The raw gaze data was analyzed using BeGaze 3.0 software (SensoMotoric Instruments GmbH, Berlin, Germany). The areas of interest (AOIs) were defined for food and non-food images and fixation cross. The initial fixation position was defined by the geographical position of gaze on AOIs and fixation duration was calculated as the sum of the duration time of fixation inside each AOI53. Any trials in which participants did not fixate on the cross at the onset of the trial were ruled out. Two variables were defined to test the hypothesis: 1) the coefficient percentage (%) of initial fixation on food versus non-food images: (number of initial fixations on food images–number of initial fixations on non-food images)/(number of initial fixations on food images + number of initial fixations on non-food images)*100(%), 2) the coefficient percentage (%) of total fixation duration on food versus non-food images: (fixation duration on food images–fixation duration on non-food images)/(fixation duration on food images + fixation duration on non-food images)*100(%).

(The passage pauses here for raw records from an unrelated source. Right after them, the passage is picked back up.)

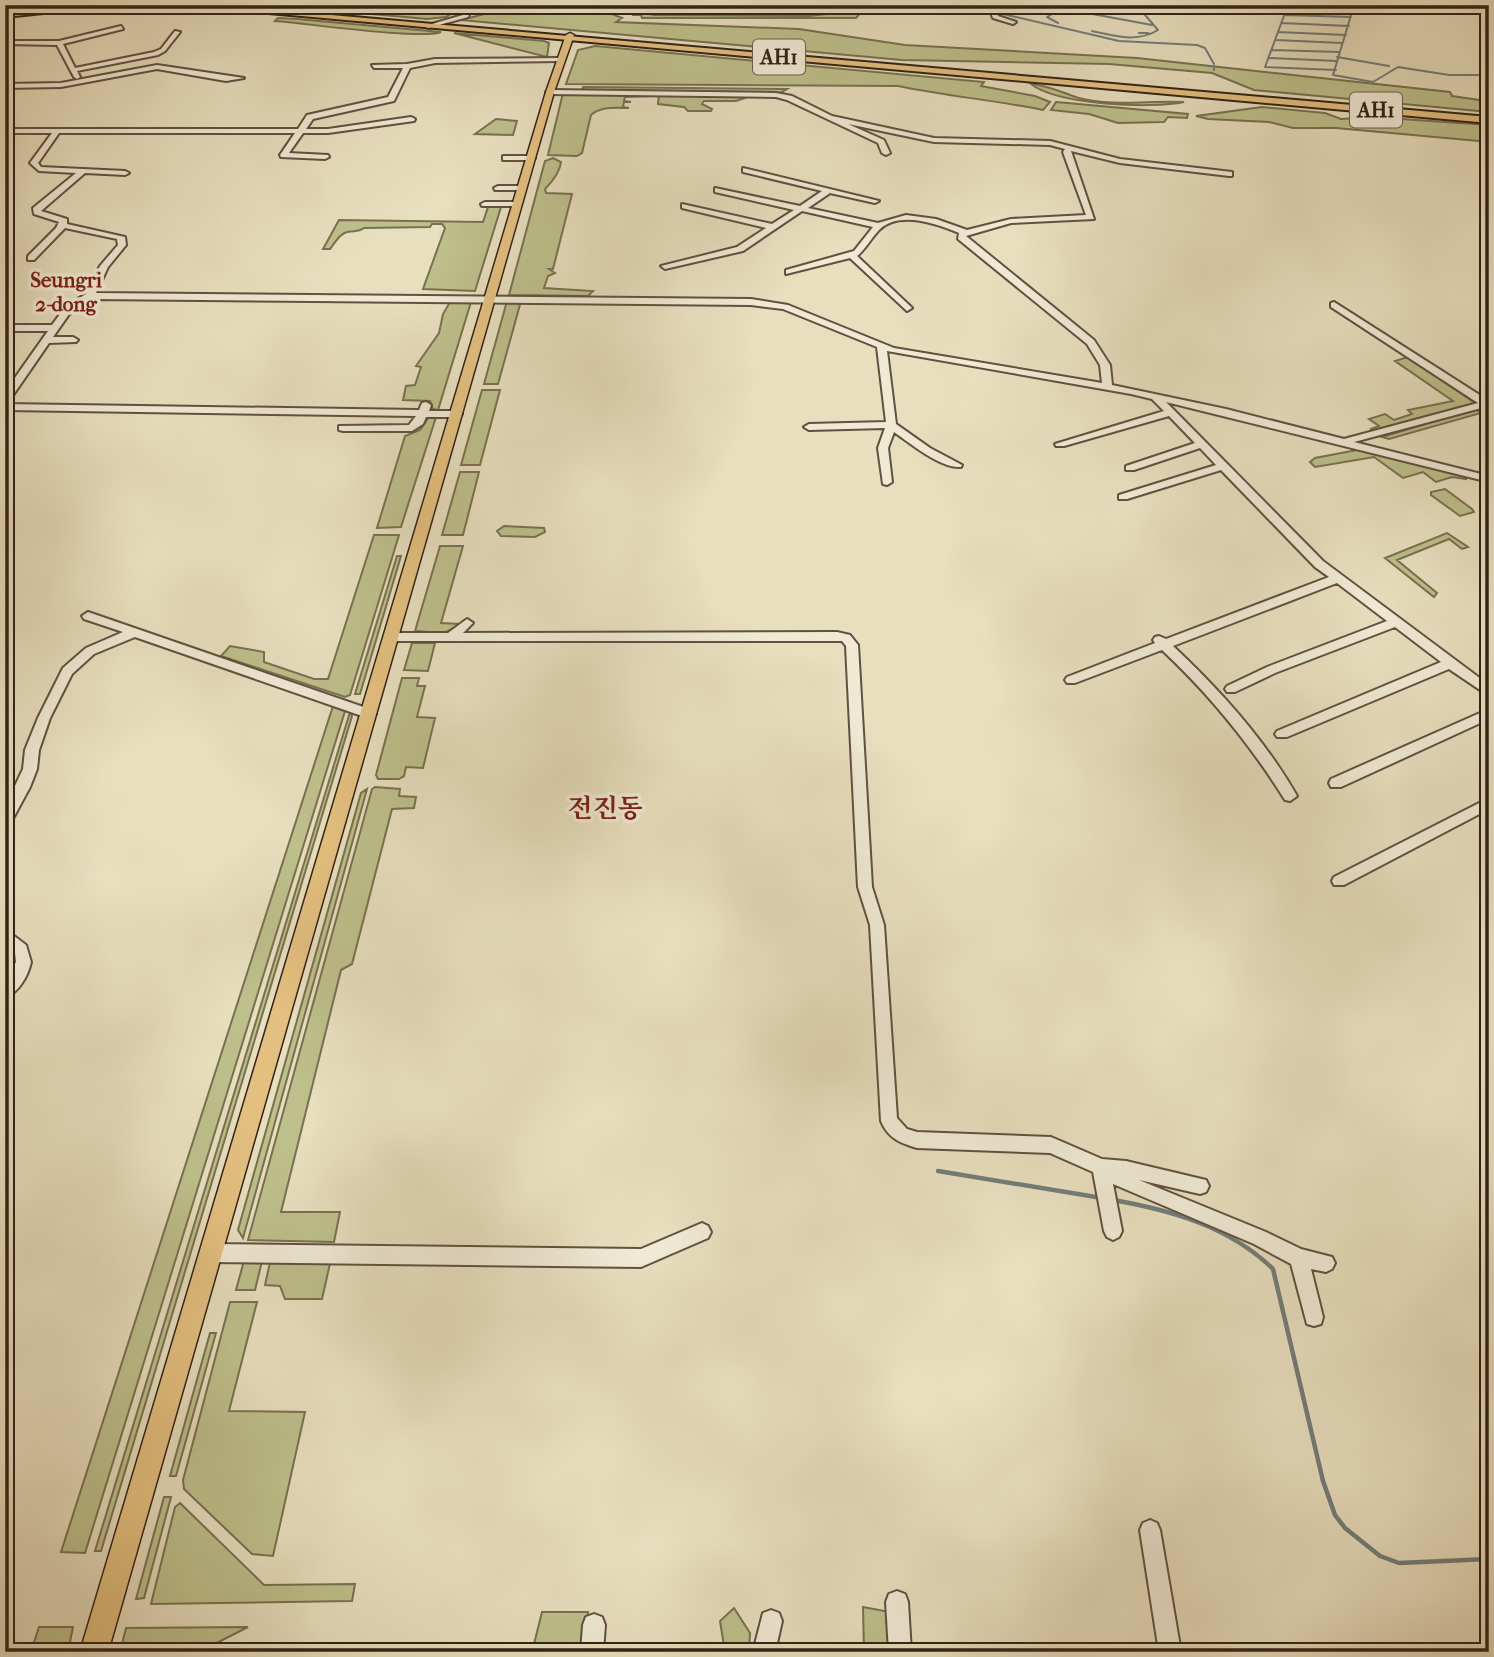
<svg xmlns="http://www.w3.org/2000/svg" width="1494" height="1657" font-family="'IM FELL French Canon','Noto Serif KR',serif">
  <rect width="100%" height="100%" fill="#e8dfbf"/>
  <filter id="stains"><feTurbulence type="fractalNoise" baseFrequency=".00286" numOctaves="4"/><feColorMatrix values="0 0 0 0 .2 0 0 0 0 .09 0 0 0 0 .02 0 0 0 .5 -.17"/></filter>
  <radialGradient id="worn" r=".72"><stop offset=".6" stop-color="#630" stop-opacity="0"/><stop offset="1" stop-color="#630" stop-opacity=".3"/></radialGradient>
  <!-- green -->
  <path fill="#bec08c" stroke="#787151" stroke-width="2" d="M271,5h185l6,2 -16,10 -19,2z
    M520,5h85l9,7h-7l15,6 -6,4 183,7 106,16 232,13 313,34 2,4 27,4 10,12 -235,-22 -42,-17 -103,-9 -207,-4 -441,-40z
    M626,5h12l2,7 14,3 155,1 27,-3 15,-8h8l4,5 -7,8h-214l-1,-3h-8v-5l-8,-2z
    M278,18l19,1 144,13c-21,8 -136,-9 -166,-11z
    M454,33l90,8 5,2 -2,14z
    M595,46l389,36 -3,4 54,10 15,6 -7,8c-49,-10 -97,-14 -145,-24l-332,-2 12,-34z
    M1031,84c17,1 31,9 48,14 34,9 71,2 105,4 -33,7 -126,3 -153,-18z
    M583,87l204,2 -7,4 -198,-3z
    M563,93l87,2 1,1 -26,1 -1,4 7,1h-7l-1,5 6,1c-14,0 -28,-2 -38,7l-9,38 -5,3 -29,-1z
    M659,94h75l11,4 -9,3h-32l-2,3 10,5 -1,2h-23l-4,-4 -26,-3z
    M1056,102l132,12 -1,4 -19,-1 -4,5 -46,1 -29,-9 -38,-4z
    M1262,107l63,6 16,6 31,-2 117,8v17l-153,-14h-43l-24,-6 -61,-3 -12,-3z
    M496,119l21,2 -4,14 -38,-1z
    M553,158l8,4c-1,11 -9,20 -16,27l1,4 26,1 -19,75h-4l6,4 -7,3 -4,12 49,3 -5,5 -79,-1 36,-134z
    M488,207h13l-26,84 -52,-2 22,-61 -3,-4h-10l-2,3 -66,1c-7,5 -9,2 -17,4 -8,2 -12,11 -17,17h-7l16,-29 144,2z
    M507,301h14l-23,83h-14z
    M450,302h21l-33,108 -5,-1 -3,-8 -27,-1 3,-14 9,-1 6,-18 -5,-1 23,-33 4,-19z
    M1408,357l67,46 -102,29 -2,-3 8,-3 -10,-7 16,-5 9,6 18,-6 -4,-4 45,-9 -58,-40z
    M482,390h18l-20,75h-19z
    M1475,409l6,4 -92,26 -7,-2z
    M429,417h7l-35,110 -24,1 28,-92 15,-6z
    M1362,449l104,25v5l-14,-2 -16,5 -13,-10 -20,6 -29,-21 -59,10 -5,-5 5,-4z
    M460,472h19l-16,63h-21z
    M1445,489l27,20 2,3 -14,4 -29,-21v-3z
    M504,526l40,2 1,4 -10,5 -34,-1 -4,-5z
    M1447,533l21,14 -6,2 -13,-10 -52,21 40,33 -3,4 -49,-39z
    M374,535h25l-49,160 -5,2 -124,-41 9,-10 34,6v10l50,17h14z
    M440,546h23l-22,77 21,1 -18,9 -29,-2z
    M397,556h4l-41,138h-5z
    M412,643h23l-7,28 -24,-1z
    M402,678h17l-2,8h8l-8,31 18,1 -12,50 -17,-1 -2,9 -5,3h-21l-2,-4z
    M333,706l12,5 -260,842 -24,-1z
    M350,712l2,4 -251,835h-6z
    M375,787l25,2 -1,7 17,1 -2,11 -22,1 -40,155 -11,6 -60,242h59l-6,30 -86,-2 124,-451z
    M367,789l-124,449 -5,-8 123,-437z
    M245,1257h18l-8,33h-19z
    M271,1258l60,1 -9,40h-37l-5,-13 -15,-1z
    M230,1302h27l-28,109 76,1 -32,144 -21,-2 -68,-65 -1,-9z
    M210,1333h6l-40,143h-6z
    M164,1497h7l-27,101 -8,1z
    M180,1503l84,82 91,-1 -3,17 -201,3 24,-97z
    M863,1607l27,5 2,40h-28z
    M734,1608l16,25 -1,19h-24l-5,-31z
    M542,1612h46l-4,40h-52z
    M39,1627h34l-5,25h-37z
    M248,1627l-49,25h-79l6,-24z"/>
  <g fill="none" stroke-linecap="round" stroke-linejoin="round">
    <!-- stream-far1 -->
    <path stroke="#727d7a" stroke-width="2" d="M1013,5l-14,8 120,28 78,4 8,3 9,16
      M1354,5l-21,70 40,7 25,-15 51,8h40
      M1288,7l66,2
      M1060,8l92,17
      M1088,11l6,-6
      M1284,15l67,2
      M1058,23l-11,-6 12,-7 2,-5
      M1281,23l68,3
      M1092,31c23,5 45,12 66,-1l-19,-22 9,-3
      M1278,32l68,3
      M1139,33h9
      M1276,40l66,3
      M1272,50l67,2
      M1337,57l52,9
      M1268,58l69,3
      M1214,66v4
      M1265,67l71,3
      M1265,67l23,-62"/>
    <!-- stream -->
    <path stroke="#727d7a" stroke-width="4.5" d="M938,1171l164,27
      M1113,1200c58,10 117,27 160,69l50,212 12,34 10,13 35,28 19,7 90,-4"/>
    <!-- minor casing -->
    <g stroke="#605140" stroke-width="4">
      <path id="minor" d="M255,5h7l2,3 -5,1z
        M467,5h6l-5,12 -40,11 -3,-2 38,-11z
        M988,5h6l4,11 18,6 -3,2 -20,-6z
        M121,26l2,3 -60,15 12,24 79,-16 7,-3 14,-18 5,1 -15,19 -7,4 -81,16 3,6 -3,2 -3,-2 -17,-32 -52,-1 3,-3h51z
        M560,58l2,3 -127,2 -25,5 -16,33 -81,18 -7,10h22l83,-12 4,2 -1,2 -86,12h-25l-14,20 39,2 1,2 -4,2 -44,-2 -1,-2 15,-22h-236l-21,30 3,4 84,4 4,2 -4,2 -40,-2 -44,38 26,8v5l58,13 1,8 -18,22 -12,26 655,6 37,6 106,43 208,35 -2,-18 -13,-21 -129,-105 1,-6c-22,-9 -60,-23 -80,-3 -8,8 -13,19 -22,26l53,50 2,2 -5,3 -57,-53 -64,16v-4l68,-19 19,-24 -71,-16 -59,40 -78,18 -4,-3 76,-19 29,-19 -84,-20v-4l90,20 22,-14 -79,-18v-4l85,18 22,-15 -79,-19v-4l136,33 -4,2 -45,-10 -22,15 70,15 28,-8 30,4 31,11 44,-11 75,-4 -23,-63 2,-3 -15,-4 -116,-3 -86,-18 36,16 6,13 -4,2 -4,-2 -4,-10 -91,-43 -11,-3 -226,-3 -4,-2 4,-2 226,3 16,3 40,20 102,22 116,3 70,18 112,13v4h-3l-109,-13 -49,-12 23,68 -83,4 -45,13 128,104 16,25 2,20 114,24 118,30 134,-36 -147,-96v-4l3,-1 155,99v5l-135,36 135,34v6l-323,-80 157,159 166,124v11l-40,-27 -162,68h-10l-2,-3 2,-3 164,-69 -46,-35 -120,46 -40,19h-8l-2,-3 2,-3 40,-19 120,-46 -50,-38 -164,63c47,44 92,94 124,150l-7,5 -5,-1c-35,-56 -75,-105 -123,-150l-87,33h-8l-2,-3 2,-3 88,-34 -2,-3 2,-3 4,-1 7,3 163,-62 -14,-10 -94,-97 -94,29h-8v-4l97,-30 -16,-17 -66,22h-8v-4l69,-23 -26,-27 -105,30h-8l-1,-2 109,-33 -12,-12 -21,-5 -244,-43 9,73 34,24 32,17 -1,2c-20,2 -51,-24 -67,-35l-6,16 4,34 -5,3 -4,-1 -5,-36 7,-20 -76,2 -5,-3 5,-3 77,-2 -9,-75 -94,-38 -32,-4 -659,-6 -20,11 -19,27h20l5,3 -2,2 -27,1 -40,58 -4,1v-10l43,-61h-43v-6h47l14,-19 20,-12 14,-28 18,-21 -1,-6 -52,-11 -31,32h-6v-4l28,-28 3,-6 -25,-8 -1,-6 43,-35 -37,-2 -9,-8 22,-30h-47v-4h293l9,-14 81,-18 15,-29h-29l-2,-3 35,-1 28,-5z
        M157,65l87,13 -18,3 -69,-12 -96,18 -56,1v-4l56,-1z
        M506,156h25l4,2 -4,2h-28v-4z
        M498,186h24l4,2 -4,2h-27l-1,-2z
        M485,202h32l4,2 -4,2h-35l-1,-2z
        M426,402l5,3 -2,6h28l5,3 -5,3h-31l-3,7 -11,7h-69l-4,-1v-4l70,-1 7,-9 -411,-6v-6l414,6 3,-7z
        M88,612l287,99 1,3 -6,5 -5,-2 -230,-80 -41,17 -22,20 -22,44 -11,32 -2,19 -7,18 -20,37 -5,1v-18l18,-38 2,-19 13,-32 25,-50 23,-20 37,-16 -39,-13 -2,-3z
        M467,619l6,4 -10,10 374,-1 13,3 8,10 14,242 12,38 13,193 10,11 10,3 134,5 51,22 24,2 80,19 3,6 -3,6 -6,2 -61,-14 127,52 35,17 31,8 3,6 -3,6 -6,3 -15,-3 12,48 -2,7 -7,2 -7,-2 -16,-60 -37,-20 -141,-60 9,47 -3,6 -6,3 -6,-3 -3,-6 -11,-59 -43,-19 -133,-5c-17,-5 -29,-10 -36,-27l-11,-196 -12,-38 -12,-241 -4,-5h-450l-6,-4 6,-4h56z
        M1489,709v10l-148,68h-10l-2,-4 2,-4z
        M1489,798v11l-145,76h-10l-2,-4 2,-4z
        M5,929l21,16 5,17c-3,14 -12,30 -26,36v-18l11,-18 -1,-9 -10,-9z
        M702,1223l6,3 3,6 -3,6 -67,29 -432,-5 -6,-3 -3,-6 3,-6 6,-3 432,5z
        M1150,1520l7,3 3,7 21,122h-22l-19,-122 3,-7z
        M897,1591l8,3 3,8 3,50h-22l-3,-50 3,-8z
        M771,1610l8,3 3,8 -7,31h-22l10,-39z
        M594,1614l8,3 3,8 -2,27h-22l2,-27 3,-8z"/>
    </g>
    <!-- major casing -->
    <g stroke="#322216" stroke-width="3">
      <path id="major" d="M570,33l4,2 -20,57 -446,1560h-28l466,-1560 20,-57z"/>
    </g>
    <!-- highway casing -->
    <g stroke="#322216" stroke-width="4">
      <path id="highway" d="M82,5h39l-116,12v-6z
        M180,5h36l1273,112v6z"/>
    </g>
    <!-- minor -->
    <use href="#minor" fill="#f0ead5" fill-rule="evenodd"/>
    <!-- major -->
    <use href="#major" fill="#e4c080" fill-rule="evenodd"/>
    <!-- highway -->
    <use href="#highway" fill="#e4c080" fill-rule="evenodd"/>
  </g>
  <g text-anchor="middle" stroke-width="7" stroke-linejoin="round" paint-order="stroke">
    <!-- shield labels -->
    <g fill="#f0ead5" stroke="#6b5e4f" stroke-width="2">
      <rect x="753" y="39.5" width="52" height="35" rx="5"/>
      <rect x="1350" y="92.5" width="52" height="35" rx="5"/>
    </g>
    <g font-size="21" font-weight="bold" fill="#322216">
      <text x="779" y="64">AH1</text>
      <text x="1376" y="117">AH1</text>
    </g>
    <!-- far-quarter labels -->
    <g font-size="21" font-weight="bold" fill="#7a1f14" stroke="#f0ead5">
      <text x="66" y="287">Seungri<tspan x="66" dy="24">2-dong</tspan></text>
    </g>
    <!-- quarter labels -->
    <g font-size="26" font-weight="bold" fill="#7a1f14" stroke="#f0ead5">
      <text x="605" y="817">전진동</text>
    </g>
  </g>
  <!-- margin -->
  <rect width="1494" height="1657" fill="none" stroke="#e8dfbf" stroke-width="28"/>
  <rect x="7" y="7" width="1480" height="1643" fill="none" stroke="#322216" stroke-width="3.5"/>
  <rect x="14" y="14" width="1466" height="1629" fill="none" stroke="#322216" stroke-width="2"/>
  <rect width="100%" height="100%" filter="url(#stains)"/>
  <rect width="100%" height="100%" fill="url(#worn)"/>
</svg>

All authors had access to the study data and reviewed and approved the final manuscript.

Statistical analysis

All statistical analyses were performed with IBM SPSS statistics 24.0 (IBM Corp. New York, USA). Normal distribution of data was assessed by Lilliefors-corrected Kolmogorov-Smirnov test. For normally distributed data, independent two sample t-tests were used to assess any differences between study groups (FD and HC). For data showing non-normal distribution, we used the non-parametric Mann Whitney-U test. A two-way repeated measures ANOVA with the groups (FD and HC) and the time factors (baseline, Post1, Post2, Post3) was used to identify the changes in meal-induced FD symptom ratings. A two-way ANOVA with the group (FD and HC) and type of image (2 × 5: neutral, positive, negative, high fat food, low fat food; 2 × 2: high fat, low fat food) factors were applied to the pleasantness rating, SCR, EMG, HRV variables, eye tracking data, and anticipated FD symptom rating. Two-tailed partial Pearson correlation analysis or non-parametric Spearman partial correlation were also computed between BMI, fat and total energy intake, NDI_Symptom and NDI_QOL (quality of life) scores, BDI-II, STAI, FCQ, FPQ scores, and the eye-tracking variables while controlling for age and BMI. The statistical significance level was set at α = 0.05 and a Bonferroni correction was applied to account for multiple testing if necessary.

Data availability

All authors had full access to all the data in the study and had final responsibility for the decision to submit for publication.

Writing assistance

English correction, funded by the European Union’s Seventh Framework Programme under REA grant agreement No. 607652 (NeuroGUT).

Ethics approval

The study was approved by the ethics committee of the Medical Faculty, Tübingen University, Germany (041/2016BO2).

Clinical trial registration

ClinicalTrials.gov number NCT02727556, date of registration March 21, 2016.